Alexa Debard

Simple héroïne

Infectiologue au sein du Service des maladies infectieuses et tropicales du CHU de Toulouse, le docteur Alexa Debard a vécu le Covid-19 en première ligne. La crise vue de l'intérieur.

Quand on lui parle de héros, Alexa pense spontanément aux super héros de son fils. De son point de vue, elle a « simplement fait son travail : soigner, rassurer, donner confiance ». En ce début de déconfinement, l'infectiologue de 41 ans s'extrait de son quotidien de soignant pour nous raconter son expérience de la crise sanitaire. Elle est chaleureuse, simple, au naturel. Fille d'agriculteurs de l'Aveyron, elle n'était pas prédestinée à devenir médecin. Elle a choisi la médecine interne et une surspécialisation dans les maladies infectieuses, « une médecine au chevet des plus précaires et en perpétuel mouvement ».
Au quotidien, son service prend en charge les infections bactériennes et virales. Pour autant, cette période fut « inédite ». Elle se souvient de « l'avant » : la boule au ventre des membres de l'équipe, l'angoisse pour eux et leurs proches, les messages de confrères étrangers « qui font froid dans le dos ». « Ce virus est nouveau par de multiples aspects : son étendue, sa gravité, sa dissémination très rapide. On s'attend à vivre quelque chose de dévastateur ». C'est le branle-bas de combat. Responsable de l'hospitalisation complète, Alexa est aux commandes pour appliquer les décisions du CHU. Il faut vider le service de ses patients pour libérer des places, tout réorganiser, trouver des renforts et obtenir du matériel. Rassurer les équipes aussi. L'hôpital est prêt à accueillir la « vague ». Le 11 mars, le premier cas sévère d'un jeune patient, 42 ans, arrive comme un mauvais présage. À l'inquiétude, s'ajoute le sentiment d'impuissance : il n'y a pas de traitement efficace. Alexa, comme ses collègues, double les astreintes. Son quotidien : cellule de crise tous les matins, point sur les chiffres, visites des patients, organisation matérielle, échanges permanents entre professionnels.

Solidarité

Le soir, sur son vélo pour rentrer chez elle, elle est « très touchée » par les premiers applaudissements. Les fois où elle est avec ses enfants, ils applaudissent ensemble, pour remercier les soignants mais aussi les « nounous exceptionnelles » qui ont accueilli au débotté ses enfants de 6 et 2 ans dans une crèche réquisitionnée. Elle évoque également les nombreux témoignages de solidarité : les pizzas livrées par surprise à l'hôpital ou les oeufs de Pâques déposés devant sa porte par les voisins. Et puis il y a les patients. Alexa repense à des forces de la nature ébranlées par le virus, au flot d'émotions en sortie de réa, à leur reconnaissance.
Les soignants, eux, « se serrent les coudes ». L'épreuve rapproche. Dans l'action, l'angoisse se calme et la situation s'avère finalement « gérable ».« On n'a pas souffert comme en Ile de France et dans l'Est, c'est une chance. » La période reste « marquante ». Elle se rappelle quand ses précédesseurs racontaient les débuts de l'infection par le VIH. Elle était impressionnée. Aujourd'hui, c'est elle qui a été actrice de la crise sanitaire. Ses souhaits pour « l'après » ? Reconnaissance, revalorisations, défense de l'hôpital public.

[Contenu transcrit des pages]

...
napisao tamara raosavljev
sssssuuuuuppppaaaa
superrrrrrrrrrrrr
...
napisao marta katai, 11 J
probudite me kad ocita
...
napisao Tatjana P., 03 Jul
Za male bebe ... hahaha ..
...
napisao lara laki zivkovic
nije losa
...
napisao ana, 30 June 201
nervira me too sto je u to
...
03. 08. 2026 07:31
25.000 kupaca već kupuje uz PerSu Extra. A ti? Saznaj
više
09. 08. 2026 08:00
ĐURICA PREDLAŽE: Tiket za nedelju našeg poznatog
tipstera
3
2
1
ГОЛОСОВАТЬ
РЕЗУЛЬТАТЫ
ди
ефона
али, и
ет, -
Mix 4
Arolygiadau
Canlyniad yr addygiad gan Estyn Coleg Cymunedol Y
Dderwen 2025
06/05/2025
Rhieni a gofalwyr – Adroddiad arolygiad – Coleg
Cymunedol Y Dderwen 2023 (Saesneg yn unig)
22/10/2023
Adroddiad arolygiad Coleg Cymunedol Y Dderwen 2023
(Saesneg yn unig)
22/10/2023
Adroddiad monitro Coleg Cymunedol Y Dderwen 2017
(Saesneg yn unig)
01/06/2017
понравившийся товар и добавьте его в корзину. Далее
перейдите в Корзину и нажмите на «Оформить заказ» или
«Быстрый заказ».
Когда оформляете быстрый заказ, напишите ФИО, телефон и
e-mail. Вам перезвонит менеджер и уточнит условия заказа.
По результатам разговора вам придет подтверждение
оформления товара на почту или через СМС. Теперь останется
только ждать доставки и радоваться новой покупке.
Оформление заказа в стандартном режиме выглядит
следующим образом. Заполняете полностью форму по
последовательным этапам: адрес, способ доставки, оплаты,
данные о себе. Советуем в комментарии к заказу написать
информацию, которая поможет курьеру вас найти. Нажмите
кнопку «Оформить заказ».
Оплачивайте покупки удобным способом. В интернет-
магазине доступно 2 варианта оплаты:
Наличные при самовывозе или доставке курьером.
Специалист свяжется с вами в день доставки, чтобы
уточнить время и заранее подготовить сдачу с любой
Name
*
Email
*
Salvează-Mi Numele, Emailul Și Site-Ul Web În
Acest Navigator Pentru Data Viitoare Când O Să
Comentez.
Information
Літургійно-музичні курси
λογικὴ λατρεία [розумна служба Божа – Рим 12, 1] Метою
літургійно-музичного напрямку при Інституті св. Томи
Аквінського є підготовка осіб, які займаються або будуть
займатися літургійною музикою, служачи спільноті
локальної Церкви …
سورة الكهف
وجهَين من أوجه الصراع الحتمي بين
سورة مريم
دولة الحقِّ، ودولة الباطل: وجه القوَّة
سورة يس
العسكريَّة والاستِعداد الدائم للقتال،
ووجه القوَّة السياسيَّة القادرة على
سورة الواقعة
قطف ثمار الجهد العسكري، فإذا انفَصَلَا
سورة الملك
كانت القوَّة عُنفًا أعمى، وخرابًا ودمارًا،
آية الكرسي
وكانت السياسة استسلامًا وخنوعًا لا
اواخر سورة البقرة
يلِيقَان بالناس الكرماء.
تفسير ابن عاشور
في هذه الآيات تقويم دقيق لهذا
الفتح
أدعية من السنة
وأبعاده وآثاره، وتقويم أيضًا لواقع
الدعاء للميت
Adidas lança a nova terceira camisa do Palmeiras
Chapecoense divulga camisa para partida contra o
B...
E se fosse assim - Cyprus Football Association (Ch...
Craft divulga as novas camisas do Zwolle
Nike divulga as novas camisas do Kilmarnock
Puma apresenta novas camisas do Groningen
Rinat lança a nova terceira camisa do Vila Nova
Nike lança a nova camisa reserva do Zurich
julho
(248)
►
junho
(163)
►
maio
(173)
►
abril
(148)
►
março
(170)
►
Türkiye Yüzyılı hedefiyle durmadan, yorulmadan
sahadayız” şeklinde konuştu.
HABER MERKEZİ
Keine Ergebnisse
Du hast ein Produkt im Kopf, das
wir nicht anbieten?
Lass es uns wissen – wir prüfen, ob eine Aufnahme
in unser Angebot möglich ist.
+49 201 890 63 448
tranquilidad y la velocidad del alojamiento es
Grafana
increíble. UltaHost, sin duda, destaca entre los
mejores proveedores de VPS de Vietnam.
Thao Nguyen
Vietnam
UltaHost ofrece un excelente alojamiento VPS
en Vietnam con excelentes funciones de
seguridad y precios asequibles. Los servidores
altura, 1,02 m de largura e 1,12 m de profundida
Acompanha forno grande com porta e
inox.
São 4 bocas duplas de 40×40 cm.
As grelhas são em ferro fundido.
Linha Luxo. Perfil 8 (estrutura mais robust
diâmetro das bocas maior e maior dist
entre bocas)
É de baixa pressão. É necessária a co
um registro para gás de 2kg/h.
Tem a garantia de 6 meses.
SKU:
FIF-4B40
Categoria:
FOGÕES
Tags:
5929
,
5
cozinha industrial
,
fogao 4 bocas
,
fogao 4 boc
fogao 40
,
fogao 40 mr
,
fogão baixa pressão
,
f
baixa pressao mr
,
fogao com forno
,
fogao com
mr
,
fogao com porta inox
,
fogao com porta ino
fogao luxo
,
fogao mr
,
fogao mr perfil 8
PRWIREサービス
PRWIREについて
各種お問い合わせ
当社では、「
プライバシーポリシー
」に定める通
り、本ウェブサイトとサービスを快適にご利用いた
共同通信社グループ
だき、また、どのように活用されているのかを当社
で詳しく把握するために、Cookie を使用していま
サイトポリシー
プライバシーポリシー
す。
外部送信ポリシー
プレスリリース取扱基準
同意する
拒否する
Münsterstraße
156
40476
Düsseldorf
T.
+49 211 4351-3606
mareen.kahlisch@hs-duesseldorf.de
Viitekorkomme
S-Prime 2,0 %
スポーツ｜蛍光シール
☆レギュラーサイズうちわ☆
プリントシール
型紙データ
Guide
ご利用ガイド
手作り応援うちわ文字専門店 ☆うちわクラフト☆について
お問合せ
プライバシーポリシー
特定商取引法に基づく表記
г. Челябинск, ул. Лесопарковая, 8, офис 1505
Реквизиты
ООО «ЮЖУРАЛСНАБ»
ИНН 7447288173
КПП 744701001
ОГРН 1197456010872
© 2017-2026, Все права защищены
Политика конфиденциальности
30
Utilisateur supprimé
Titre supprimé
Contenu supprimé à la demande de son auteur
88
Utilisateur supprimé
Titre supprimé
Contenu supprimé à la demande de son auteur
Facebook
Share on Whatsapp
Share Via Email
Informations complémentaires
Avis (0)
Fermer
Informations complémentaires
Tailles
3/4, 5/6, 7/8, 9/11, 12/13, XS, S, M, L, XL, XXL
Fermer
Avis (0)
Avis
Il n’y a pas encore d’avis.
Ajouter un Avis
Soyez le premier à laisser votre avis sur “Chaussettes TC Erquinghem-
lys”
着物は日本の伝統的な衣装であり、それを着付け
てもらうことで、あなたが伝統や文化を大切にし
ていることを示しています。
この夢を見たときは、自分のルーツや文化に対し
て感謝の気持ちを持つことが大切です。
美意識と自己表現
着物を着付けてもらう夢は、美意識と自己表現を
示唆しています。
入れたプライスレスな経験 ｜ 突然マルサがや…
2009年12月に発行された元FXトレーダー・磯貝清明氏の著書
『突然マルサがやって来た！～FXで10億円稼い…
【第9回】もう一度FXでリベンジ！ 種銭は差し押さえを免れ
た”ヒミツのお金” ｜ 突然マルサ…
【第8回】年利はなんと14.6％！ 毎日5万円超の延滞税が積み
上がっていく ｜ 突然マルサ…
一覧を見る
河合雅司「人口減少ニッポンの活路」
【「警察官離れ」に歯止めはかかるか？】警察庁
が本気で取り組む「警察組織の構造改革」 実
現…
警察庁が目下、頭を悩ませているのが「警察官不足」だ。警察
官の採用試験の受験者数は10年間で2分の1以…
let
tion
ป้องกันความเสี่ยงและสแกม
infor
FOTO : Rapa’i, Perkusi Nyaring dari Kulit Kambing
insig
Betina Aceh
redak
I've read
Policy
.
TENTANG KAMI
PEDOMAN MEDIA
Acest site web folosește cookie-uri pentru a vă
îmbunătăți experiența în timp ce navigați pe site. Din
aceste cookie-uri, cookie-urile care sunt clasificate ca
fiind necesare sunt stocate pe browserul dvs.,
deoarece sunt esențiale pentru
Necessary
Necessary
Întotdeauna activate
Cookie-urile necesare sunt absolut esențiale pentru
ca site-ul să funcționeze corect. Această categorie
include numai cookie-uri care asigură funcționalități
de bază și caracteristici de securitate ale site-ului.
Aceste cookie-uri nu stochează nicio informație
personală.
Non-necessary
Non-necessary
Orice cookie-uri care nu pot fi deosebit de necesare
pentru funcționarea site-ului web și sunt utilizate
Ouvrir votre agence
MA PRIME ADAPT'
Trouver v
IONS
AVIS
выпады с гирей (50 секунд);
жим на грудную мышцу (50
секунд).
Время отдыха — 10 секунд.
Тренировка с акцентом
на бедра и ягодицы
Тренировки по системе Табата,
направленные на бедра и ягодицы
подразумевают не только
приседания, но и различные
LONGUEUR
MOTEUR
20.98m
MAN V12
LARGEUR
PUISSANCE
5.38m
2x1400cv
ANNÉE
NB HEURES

• Travail demandé
1. Répondez aux questions suivantes d'après le portrait de l'infectiologue :
(a) Quel âge a-t-elle ?
(b) À quelle date le premier cas sévère arrive-t-il ?
(c) Quel âge ont ses enfants accueillis dans la crèche réquisitionnée ?
2. Indiquez si chacune de ces affirmations concorde avec le portrait de l'infectiologue, en citant les mots décisifs du texte :
(a) Alexa Debard est issue d'une famille d'agriculteurs de l'Aveyron.
(b) Un traitement efficace était disponible lors de l'arrivée du premier cas sévère.
(c) Selon Alexa Debard, son équipe a souffert autant qu'en Ile de France et dans l'Est.

• Corrigé
1.
(a) Elle a 41 ans.
(b) Le 11 mars.
(c) 6 et 2 ans.

2.
(a) Oui : « Fille d'agriculteurs de l'Aveyron ».
(b) Non : « il n'y a pas de traitement efficace ».
(c) Non : « On n'a pas souffert comme en Ile de France et dans l'Est, c'est une chance. »